SUPPLIED MATERIAL

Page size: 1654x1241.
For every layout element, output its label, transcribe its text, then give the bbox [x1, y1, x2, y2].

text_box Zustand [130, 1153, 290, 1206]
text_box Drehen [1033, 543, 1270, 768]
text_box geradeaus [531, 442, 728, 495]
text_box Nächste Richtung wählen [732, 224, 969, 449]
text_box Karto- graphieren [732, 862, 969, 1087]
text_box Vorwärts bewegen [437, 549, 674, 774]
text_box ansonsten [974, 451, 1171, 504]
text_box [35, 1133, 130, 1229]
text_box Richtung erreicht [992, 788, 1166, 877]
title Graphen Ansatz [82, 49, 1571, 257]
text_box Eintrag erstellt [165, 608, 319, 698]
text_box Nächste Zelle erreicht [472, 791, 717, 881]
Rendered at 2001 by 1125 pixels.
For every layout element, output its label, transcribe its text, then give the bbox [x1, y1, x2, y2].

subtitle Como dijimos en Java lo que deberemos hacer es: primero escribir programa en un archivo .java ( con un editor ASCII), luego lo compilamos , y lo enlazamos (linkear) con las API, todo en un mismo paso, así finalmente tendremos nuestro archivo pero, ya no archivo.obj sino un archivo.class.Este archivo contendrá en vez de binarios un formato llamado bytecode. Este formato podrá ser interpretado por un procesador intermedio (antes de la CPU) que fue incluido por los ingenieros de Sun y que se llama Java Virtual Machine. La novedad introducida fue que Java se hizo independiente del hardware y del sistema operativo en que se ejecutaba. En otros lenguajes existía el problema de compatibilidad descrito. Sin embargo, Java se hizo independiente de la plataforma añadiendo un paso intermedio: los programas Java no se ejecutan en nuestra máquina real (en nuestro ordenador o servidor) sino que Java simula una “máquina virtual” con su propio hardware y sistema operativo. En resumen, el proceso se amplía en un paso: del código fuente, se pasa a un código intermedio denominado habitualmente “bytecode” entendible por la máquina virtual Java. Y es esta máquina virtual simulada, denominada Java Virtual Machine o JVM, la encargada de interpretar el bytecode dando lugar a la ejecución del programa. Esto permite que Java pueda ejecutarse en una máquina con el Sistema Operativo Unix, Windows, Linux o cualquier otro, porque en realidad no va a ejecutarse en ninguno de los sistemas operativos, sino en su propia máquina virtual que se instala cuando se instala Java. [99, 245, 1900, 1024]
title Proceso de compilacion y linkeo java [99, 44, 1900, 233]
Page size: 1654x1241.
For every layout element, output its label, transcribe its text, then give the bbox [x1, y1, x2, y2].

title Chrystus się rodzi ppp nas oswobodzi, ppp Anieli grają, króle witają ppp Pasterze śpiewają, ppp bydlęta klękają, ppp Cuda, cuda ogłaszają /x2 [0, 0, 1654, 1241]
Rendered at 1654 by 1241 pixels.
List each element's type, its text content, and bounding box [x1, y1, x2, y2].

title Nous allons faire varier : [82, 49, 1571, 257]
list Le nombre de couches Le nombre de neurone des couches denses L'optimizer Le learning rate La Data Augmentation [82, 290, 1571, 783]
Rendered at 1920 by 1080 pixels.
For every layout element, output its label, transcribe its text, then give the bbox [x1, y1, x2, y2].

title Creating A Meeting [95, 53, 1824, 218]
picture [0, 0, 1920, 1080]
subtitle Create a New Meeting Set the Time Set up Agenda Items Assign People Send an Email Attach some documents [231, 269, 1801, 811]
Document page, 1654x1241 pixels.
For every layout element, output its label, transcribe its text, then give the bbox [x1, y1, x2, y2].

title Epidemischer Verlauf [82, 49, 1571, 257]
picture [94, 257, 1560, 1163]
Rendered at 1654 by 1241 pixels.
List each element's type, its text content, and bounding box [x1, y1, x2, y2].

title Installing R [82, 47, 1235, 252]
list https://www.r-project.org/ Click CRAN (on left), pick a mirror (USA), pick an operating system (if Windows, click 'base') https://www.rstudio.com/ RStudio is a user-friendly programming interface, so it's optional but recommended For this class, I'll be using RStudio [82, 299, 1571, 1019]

SHORT PROBLEM
Convert the records above into a Markdown table with one numbered row per line, using the columns Number and Content and leaving out blank lines.

COMPLETE ANSWER
| Number | Content |
|---|---|
| 1 | Page size: 1654x1241. |
| 2 | For every layout element, output its label, transcribe its text, then give the bbox [x1, y1, x2, y2]. |
| 3 | text_box Zustand [130, 1153, 290, 1206] |
| 4 | text_box Drehen [1033, 543, 1270, 768] |
| 5 | text_box geradeaus [531, 442, 728, 495] |
| 6 | text_box Nächste Richtung wählen [732, 224, 969, 449] |
| 7 | text_box Karto- graphieren [732, 862, 969, 1087] |
| 8 | text_box Vorwärts bewegen [437, 549, 674, 774] |
| 9 | text_box ansonsten [974, 451, 1171, 504] |
| 10 | text_box [35, 1133, 130, 1229] |
| 11 | text_box Richtung erreicht [992, 788, 1166, 877] |
| 12 | title Graphen Ansatz [82, 49, 1571, 257] |
| 13 | text_box Eintrag erstellt [165, 608, 319, 698] |
| 14 | text_box Nächste Zelle erreicht [472, 791, 717, 881] |
| 15 | Rendered at 2001 by 1125 pixels. |
| 16 | For every layout element, output its label, transcribe its text, then give the bbox [x1, y1, x2, y2]. |
| 17 | subtitle Como dijimos en Java lo que deberemos hacer es: primero escribir programa en un archivo .java ( con un editor ASCII), luego lo compilamos , y lo enlazamos (linkear) con las API, todo en un mismo paso, así finalmente tendremos nuestro archivo pero, ya no archivo.obj sino un archivo.class.Este archivo contendrá en vez de binarios un formato llamado bytecode. Este formato podrá ser interpretado por un procesador intermedio (antes de la CPU) que fue incluido por los ingenieros de Sun y que se llama Java Virtual Machine. La novedad introducida fue que Java se hizo independiente del hardware y del sistema operativo en que se ejecutaba. En otros lenguajes existía el problema de compatibilidad descrito. Sin embargo, Java se hizo independiente de la plataforma añadiendo un paso intermedio: los programas Java no se ejecutan en nuestra máquina real (en nuestro ordenador o servidor) sino que Java simula una “máquina virtual” con su propio hardware y sistema operativo. En resumen, el proceso se amplía en un paso: del código fuente, se pasa a un código intermedio denominado habitualmente “bytecode” entendible por la máquina virtual Java. Y es esta máquina virtual simulada, denominada Java Virtual Machine o JVM, la encargada de interpretar el bytecode dando lugar a la ejecución del programa. Esto permite que Java pueda ejecutarse en una máquina con el Sistema Operativo Unix, Windows, Linux o cualquier otro, porque en realidad no va a ejecutarse en ninguno de los sistemas operativos, sino en su propia máquina virtual que se instala cuando se instala Java. [99, 245, 1900, 1024] |
| 18 | title Proceso de compilacion y linkeo java [99, 44, 1900, 233] |
| 19 | Page size: 1654x1241. |
| 20 | For every layout element, output its label, transcribe its text, then give the bbox [x1, y1, x2, y2]. |
| 21 | title Chrystus się rodzi ppp nas oswobodzi, ppp Anieli grają, króle witają ppp Pasterze śpiewają, ppp bydlęta klękają, ppp Cuda, cuda ogłaszają /x2 [0, 0, 1654, 1241] |
| 22 | Rendered at 1654 by 1241 pixels. |
| 23 | List each element's type, its text content, and bounding box [x1, y1, x2, y2]. |
| 24 | title Nous allons faire varier : [82, 49, 1571, 257] |
| 25 | list Le nombre de couches Le nombre de neurone des couches denses L'optimizer Le learning rate La Data Augmentation [82, 290, 1571, 783] |
| 26 | Rendered at 1920 by 1080 pixels. |
| 27 | For every layout element, output its label, transcribe its text, then give the bbox [x1, y1, x2, y2]. |
| 28 | title Creating A Meeting [95, 53, 1824, 218] |
| 29 | picture [0, 0, 1920, 1080] |
| 30 | subtitle Create a New Meeting Set the Time Set up Agenda Items Assign People Send an Email Attach some documents [231, 269, 1801, 811] |
| 31 | Document page, 1654x1241 pixels. |
| 32 | For every layout element, output its label, transcribe its text, then give the bbox [x1, y1, x2, y2]. |
| 33 | title Epidemischer Verlauf [82, 49, 1571, 257] |
| 34 | picture [94, 257, 1560, 1163] |
| 35 | Rendered at 1654 by 1241 pixels. |
| 36 | List each element's type, its text content, and bounding box [x1, y1, x2, y2]. |
| 37 | title Installing R [82, 47, 1235, 252] |
| 38 | list https://www.r-project.org/ Click CRAN (on left), pick a mirror (USA), pick an operating system (if Windows, click 'base') https://www.rstudio.com/ RStudio is a user-friendly programming interface, so it's optional but recommended For this class, I'll be using RStudio [82, 299, 1571, 1019] |